Jodi-beth, a catechist in Washington, DC has children in her atrium who bring these difficult conversations to the work. When wondering with her children about what will be different from this time of redemption to Parousia a child of color answered, “We will see God. No people will be mean. No shooting.” Another child responded, “No people will go in jail. No black people will go in jail for talking to each other. “
Jodi-beth also posed question of considering the gifts that come in Parousia. A child of color responded, “No weapons” and another white child’s response to that child of “No racism, sickness or greediness.” Next the children were asked, “Do you think there will be racism in Parousia?” Some others asked, “What is racism?” Another responded, “When black people are not respected like white people. Like going to jail or killed for just getting what they need at the supermarket.” “I think in Parousia black and white will be the same and everyone will trust everyone the same.”

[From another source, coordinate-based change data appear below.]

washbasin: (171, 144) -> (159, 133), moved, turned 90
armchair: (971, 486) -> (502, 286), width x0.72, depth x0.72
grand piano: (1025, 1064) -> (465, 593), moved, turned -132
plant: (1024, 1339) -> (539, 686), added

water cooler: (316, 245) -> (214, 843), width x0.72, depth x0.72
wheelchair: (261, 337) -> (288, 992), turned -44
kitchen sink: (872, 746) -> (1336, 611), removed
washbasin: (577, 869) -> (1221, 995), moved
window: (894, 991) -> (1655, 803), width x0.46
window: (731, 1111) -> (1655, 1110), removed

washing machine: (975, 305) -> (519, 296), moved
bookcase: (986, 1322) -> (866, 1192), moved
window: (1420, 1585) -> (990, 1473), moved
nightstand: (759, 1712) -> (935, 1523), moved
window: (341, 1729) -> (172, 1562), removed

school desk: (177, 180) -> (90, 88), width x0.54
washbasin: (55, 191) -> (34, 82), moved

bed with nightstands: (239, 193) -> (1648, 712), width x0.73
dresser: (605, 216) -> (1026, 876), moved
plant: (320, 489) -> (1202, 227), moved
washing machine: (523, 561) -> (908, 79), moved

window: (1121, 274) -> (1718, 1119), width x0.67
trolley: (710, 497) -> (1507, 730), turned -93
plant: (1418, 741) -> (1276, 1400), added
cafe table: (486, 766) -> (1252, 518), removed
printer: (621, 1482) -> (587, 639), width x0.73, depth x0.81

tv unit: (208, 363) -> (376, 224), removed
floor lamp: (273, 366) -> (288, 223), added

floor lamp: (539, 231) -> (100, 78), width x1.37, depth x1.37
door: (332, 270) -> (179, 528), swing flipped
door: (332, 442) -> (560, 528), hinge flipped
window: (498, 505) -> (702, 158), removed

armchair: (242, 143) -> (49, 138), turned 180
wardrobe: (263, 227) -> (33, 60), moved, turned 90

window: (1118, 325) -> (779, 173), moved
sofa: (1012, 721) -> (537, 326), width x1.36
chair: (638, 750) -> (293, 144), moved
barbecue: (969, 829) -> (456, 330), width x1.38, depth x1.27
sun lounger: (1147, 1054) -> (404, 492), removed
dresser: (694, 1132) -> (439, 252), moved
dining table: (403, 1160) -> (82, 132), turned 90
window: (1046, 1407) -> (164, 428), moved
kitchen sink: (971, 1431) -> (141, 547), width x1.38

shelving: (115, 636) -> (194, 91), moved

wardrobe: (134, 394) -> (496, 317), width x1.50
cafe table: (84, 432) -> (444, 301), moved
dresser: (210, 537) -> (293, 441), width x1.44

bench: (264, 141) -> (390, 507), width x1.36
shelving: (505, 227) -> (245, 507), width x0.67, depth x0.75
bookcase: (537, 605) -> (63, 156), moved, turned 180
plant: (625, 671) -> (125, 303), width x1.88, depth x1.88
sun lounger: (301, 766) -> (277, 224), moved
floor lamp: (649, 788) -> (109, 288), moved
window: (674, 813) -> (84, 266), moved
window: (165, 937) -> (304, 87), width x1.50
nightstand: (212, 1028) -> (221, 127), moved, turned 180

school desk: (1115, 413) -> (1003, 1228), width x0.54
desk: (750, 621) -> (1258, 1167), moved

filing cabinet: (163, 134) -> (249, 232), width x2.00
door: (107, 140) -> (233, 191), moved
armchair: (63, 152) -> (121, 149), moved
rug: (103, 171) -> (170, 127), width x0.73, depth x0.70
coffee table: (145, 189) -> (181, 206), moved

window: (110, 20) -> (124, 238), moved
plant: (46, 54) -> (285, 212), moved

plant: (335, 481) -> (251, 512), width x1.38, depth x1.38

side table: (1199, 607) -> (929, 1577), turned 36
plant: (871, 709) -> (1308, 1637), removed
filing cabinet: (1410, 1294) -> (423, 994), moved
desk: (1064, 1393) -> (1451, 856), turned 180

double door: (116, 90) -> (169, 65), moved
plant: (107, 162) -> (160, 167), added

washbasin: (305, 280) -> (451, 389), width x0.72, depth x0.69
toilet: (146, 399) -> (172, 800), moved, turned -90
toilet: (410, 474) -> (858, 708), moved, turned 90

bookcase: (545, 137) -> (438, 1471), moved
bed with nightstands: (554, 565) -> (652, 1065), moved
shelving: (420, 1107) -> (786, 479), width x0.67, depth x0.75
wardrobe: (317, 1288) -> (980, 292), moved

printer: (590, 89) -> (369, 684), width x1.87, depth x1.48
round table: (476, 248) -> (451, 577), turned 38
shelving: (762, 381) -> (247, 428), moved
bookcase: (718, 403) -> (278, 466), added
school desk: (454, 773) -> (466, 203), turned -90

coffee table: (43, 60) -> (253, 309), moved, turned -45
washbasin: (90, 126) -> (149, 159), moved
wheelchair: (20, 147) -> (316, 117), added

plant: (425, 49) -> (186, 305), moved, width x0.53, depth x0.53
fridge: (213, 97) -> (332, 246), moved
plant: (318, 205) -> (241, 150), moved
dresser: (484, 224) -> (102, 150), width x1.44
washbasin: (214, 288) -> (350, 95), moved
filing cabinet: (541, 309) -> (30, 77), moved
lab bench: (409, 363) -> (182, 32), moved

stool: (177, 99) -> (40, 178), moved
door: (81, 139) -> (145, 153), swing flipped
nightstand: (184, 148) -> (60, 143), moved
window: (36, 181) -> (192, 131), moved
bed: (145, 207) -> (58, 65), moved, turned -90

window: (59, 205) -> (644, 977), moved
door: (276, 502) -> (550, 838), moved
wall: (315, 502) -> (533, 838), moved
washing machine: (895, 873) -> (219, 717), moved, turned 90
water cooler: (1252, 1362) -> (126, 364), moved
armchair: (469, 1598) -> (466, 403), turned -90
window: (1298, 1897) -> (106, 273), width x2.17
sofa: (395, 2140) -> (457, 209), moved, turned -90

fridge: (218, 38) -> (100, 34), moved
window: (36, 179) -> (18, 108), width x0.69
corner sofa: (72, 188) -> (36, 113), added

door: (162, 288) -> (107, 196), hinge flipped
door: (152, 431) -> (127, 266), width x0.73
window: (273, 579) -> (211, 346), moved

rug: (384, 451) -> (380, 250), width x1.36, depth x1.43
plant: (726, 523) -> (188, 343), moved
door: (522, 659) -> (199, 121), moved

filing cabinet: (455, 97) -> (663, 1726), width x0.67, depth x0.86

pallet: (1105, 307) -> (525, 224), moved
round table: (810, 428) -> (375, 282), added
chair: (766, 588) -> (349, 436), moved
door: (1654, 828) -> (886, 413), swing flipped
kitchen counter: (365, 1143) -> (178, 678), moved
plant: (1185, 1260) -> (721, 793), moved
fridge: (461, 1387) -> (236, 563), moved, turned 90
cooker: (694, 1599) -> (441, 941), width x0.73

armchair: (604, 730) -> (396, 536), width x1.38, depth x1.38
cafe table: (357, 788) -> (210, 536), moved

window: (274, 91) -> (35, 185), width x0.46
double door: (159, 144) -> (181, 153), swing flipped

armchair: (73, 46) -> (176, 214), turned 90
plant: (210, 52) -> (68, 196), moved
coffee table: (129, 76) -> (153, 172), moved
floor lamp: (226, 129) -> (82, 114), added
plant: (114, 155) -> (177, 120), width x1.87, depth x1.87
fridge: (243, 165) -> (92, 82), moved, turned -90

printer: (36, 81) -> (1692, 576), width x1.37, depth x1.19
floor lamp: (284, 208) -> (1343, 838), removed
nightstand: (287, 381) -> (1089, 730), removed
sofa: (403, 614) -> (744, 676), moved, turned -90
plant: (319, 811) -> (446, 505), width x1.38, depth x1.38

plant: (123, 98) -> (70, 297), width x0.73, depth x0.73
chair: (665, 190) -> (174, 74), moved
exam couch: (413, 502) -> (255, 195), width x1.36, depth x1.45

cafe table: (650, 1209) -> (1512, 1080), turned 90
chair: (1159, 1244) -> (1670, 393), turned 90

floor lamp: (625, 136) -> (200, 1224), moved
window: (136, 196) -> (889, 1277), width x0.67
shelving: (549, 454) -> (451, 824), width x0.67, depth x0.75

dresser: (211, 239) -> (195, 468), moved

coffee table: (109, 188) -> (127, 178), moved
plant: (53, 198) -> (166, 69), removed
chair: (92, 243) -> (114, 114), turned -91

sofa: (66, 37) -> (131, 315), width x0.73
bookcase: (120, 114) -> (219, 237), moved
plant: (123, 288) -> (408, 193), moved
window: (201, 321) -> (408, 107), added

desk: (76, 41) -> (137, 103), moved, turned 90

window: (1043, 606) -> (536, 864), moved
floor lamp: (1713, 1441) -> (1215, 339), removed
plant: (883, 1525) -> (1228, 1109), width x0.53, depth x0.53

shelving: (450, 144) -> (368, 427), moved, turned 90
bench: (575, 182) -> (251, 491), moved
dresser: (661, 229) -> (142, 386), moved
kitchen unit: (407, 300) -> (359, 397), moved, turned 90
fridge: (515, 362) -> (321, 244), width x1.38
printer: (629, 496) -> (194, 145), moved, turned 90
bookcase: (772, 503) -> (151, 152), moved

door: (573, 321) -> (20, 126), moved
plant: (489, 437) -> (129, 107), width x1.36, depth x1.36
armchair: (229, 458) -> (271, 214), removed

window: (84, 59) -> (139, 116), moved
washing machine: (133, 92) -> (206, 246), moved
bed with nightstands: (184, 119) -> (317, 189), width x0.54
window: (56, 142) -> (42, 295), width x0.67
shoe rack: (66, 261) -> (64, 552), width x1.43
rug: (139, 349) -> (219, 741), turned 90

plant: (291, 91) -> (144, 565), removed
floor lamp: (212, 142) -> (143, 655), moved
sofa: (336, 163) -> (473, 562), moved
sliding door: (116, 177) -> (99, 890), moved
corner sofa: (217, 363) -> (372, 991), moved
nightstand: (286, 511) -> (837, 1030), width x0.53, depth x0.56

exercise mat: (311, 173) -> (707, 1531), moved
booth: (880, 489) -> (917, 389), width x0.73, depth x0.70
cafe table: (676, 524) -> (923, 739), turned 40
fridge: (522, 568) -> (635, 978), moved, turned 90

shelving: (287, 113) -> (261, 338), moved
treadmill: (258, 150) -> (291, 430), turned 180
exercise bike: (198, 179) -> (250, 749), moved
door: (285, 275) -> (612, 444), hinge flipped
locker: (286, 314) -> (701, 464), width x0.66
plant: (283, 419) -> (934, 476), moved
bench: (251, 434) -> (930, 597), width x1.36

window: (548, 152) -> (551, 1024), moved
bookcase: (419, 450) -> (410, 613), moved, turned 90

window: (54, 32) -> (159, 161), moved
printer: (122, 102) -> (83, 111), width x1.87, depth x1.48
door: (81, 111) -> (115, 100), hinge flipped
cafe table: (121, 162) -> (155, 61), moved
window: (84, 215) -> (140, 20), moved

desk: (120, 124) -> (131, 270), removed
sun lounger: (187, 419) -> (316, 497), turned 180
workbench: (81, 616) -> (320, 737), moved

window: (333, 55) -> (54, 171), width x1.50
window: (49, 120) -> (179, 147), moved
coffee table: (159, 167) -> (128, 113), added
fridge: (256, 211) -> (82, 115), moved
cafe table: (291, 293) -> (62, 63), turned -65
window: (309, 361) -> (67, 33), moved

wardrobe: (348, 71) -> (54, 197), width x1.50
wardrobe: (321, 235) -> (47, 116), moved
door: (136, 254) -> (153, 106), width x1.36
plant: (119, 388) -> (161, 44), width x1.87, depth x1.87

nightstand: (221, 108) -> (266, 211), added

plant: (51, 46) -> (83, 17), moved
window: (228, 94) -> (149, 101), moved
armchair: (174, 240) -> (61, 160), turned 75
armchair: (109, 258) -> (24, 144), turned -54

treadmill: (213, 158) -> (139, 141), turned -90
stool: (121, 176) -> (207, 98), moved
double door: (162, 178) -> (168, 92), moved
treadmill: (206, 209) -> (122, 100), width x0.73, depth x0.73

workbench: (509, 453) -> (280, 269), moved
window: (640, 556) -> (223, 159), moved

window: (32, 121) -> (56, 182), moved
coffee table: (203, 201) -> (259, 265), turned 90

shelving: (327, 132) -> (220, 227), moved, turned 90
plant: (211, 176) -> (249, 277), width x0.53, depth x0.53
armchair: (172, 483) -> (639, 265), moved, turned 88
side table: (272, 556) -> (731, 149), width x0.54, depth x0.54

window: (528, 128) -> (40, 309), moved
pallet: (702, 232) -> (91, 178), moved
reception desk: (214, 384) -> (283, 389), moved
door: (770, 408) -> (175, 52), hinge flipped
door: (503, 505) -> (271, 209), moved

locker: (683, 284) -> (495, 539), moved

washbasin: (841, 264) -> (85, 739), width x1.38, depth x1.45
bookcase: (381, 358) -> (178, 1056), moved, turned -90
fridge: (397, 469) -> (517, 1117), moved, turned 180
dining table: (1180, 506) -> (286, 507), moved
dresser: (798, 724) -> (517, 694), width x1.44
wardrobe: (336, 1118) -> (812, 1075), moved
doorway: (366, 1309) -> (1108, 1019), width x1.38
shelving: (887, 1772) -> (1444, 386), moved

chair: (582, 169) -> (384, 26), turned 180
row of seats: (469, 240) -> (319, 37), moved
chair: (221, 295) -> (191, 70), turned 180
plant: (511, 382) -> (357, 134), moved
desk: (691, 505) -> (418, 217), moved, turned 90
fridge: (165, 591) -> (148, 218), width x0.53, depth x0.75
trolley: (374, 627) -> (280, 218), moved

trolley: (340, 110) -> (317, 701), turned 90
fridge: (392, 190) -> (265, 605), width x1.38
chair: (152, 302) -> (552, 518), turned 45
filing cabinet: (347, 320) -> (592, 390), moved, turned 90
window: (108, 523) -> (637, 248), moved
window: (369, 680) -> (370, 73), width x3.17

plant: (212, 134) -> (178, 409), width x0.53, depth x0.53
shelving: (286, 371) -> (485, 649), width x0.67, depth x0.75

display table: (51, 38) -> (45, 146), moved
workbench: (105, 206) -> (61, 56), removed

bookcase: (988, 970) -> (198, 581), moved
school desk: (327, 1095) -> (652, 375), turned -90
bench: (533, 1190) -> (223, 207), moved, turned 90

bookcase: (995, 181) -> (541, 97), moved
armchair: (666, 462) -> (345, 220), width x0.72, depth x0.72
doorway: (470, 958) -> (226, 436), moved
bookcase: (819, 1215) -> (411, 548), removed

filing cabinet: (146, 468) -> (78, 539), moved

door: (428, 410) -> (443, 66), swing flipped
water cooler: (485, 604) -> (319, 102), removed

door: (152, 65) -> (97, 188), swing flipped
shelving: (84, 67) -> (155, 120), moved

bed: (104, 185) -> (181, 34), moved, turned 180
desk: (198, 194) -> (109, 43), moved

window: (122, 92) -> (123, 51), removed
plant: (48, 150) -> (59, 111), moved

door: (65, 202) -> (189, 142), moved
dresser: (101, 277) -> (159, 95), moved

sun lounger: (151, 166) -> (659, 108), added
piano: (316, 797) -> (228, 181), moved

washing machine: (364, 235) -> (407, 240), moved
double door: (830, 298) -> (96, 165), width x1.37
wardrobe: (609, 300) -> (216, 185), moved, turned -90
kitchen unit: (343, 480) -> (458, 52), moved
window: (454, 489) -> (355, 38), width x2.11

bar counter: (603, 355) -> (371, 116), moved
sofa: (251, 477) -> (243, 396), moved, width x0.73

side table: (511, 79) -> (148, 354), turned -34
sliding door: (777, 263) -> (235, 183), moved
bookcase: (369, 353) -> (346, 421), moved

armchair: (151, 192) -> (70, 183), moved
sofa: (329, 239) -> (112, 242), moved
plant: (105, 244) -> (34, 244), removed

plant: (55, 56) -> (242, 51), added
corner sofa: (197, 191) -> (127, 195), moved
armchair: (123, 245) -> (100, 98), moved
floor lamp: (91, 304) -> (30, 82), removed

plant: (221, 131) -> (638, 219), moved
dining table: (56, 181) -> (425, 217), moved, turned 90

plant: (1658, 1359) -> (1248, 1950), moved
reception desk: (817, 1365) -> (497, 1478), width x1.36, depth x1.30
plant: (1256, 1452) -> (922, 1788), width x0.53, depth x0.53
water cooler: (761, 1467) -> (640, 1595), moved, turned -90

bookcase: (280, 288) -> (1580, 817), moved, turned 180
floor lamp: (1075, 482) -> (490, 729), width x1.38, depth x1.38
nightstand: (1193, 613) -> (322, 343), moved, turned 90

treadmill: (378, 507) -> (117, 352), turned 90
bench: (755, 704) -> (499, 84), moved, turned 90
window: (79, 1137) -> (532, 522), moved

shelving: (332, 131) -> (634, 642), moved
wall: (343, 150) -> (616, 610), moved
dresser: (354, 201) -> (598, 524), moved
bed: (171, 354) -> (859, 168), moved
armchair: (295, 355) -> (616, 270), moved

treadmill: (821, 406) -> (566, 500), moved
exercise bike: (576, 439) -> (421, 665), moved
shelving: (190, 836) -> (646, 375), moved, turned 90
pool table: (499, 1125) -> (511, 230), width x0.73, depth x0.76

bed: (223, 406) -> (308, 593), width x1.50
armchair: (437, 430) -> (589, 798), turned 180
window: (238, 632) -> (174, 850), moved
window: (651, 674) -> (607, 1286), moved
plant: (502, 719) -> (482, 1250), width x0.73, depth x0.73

What incredible conversations. If we haven’t started this work in our own spiritual formation, our children are calling us to be prepared to a deeper understanding of the God of Justice. What I see in adults (and, though I wish it weren’t so, in myself at times) is a way to tune out the news or worse, a lack of compassion with the justification that “people are getting what they deserve.” Children haven’t developed these callous filters yet and call our attention to both humanity and disparity.
So where to begin? Though the New York Times Best Sellers may seem an unlikely source for spiritual development, I’d say it is a good jumping off point finding out “how we got here” and advocacy.
I’m Still Here, White Fragility, The New Jim Crow, How to be an Antiracist or anything by Ibram X Kendi are just a few excellent reads. From a more theological perspective of the God of Justice, my favorites are God of the Oppressed by James Cone, Violence of Love by Oscar Romero and the speeches of Martin Luther King, Jr.
If you also like visuals, Slavery by Another Name, 13, Just Mercy, The Central Park Five, and Twelve Years a Slave are in my top slots.
Other starting places are conversations. The Center for Children and Theology has invited catechists to join in the work of Building the Beloved Community. I’m involved in a Be the Bridge group locally. If you don’t know what that is find one and try it. It’s centered on the work of Latasha Morrison on church and racial reconciliation.
I listen to podcasts as well which give me a much broader view of the snippets glossed over or missed by the media.
My reading, listening and conversations on antiracism are leading me to more local, national, and global perspectives and work. I have great concern for which side of history I stand. This work is equipping me to be with the children asking the hard questions about events and mindsets in our world and our part in history writing the blank page together to build Parousia.